YOUR INSTRUCTIONS:
Write out the records below exactly as they appear, skipping each picture.

━━━ THE DATA ━━━

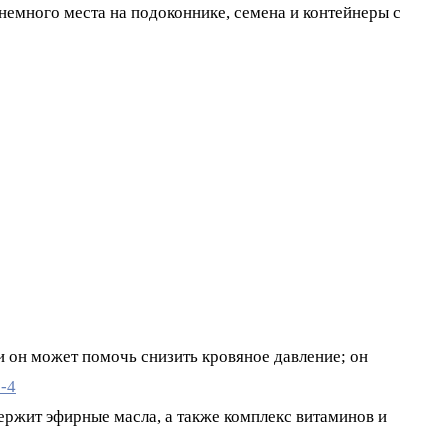
 немного места на подоконнике, семена и контейнеры с
он может помочь снизить кровяное давление; он
ержит эфирные масла, а также комплекс витаминов и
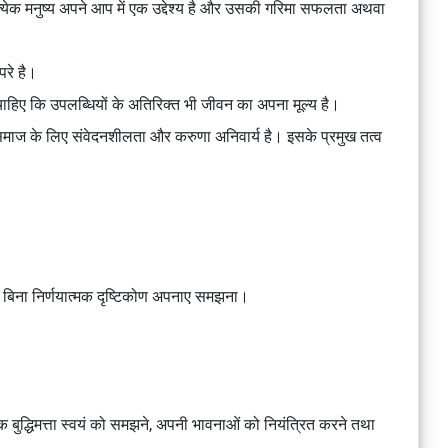
्येक मनुष्य अपने आप में एक उद्देश्य है और उसकी गरिमा सफलता अथवा
 परे है।
 चाहिए कि उपलब्धियों के अतिरिक्त भी जीवन का अपना मूल्य है।
 समाज के लिए संवेदनशीलता और करुणा अनिवार्य है। इसके प्रमुख तत्व
 को बिना निर्णयात्मक दृष्टिकोण अपनाए समझना।
क बुद्धिमत्ता स्वयं को समझने, अपनी भावनाओं को नियंत्रित करने तथा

━━━

ANSWER TO THIS EXERCISE:
 немного места на подоконнике, семена и контейнеры с
он может помочь снизить кровяное давление; он
ержит эфирные масла, а также комплекс витаминов и
्येक मनुष्य अपने आप में एक उद्देश्य है और उसकी गरिमा सफलता अथवा
 परे है।
 चाहिए कि उपलब्धियों के अतिरिक्त भी जीवन का अपना मूल्य है।
 समाज के लिए संवेदनशीलता और करुणा अनिवार्य है। इसके प्रमुख तत्व
 को बिना निर्णयात्मक दृष्टिकोण अपनाए समझना।
क बुद्धिमत्ता स्वयं को समझने, अपनी भावनाओं को नियंत्रित करने तथा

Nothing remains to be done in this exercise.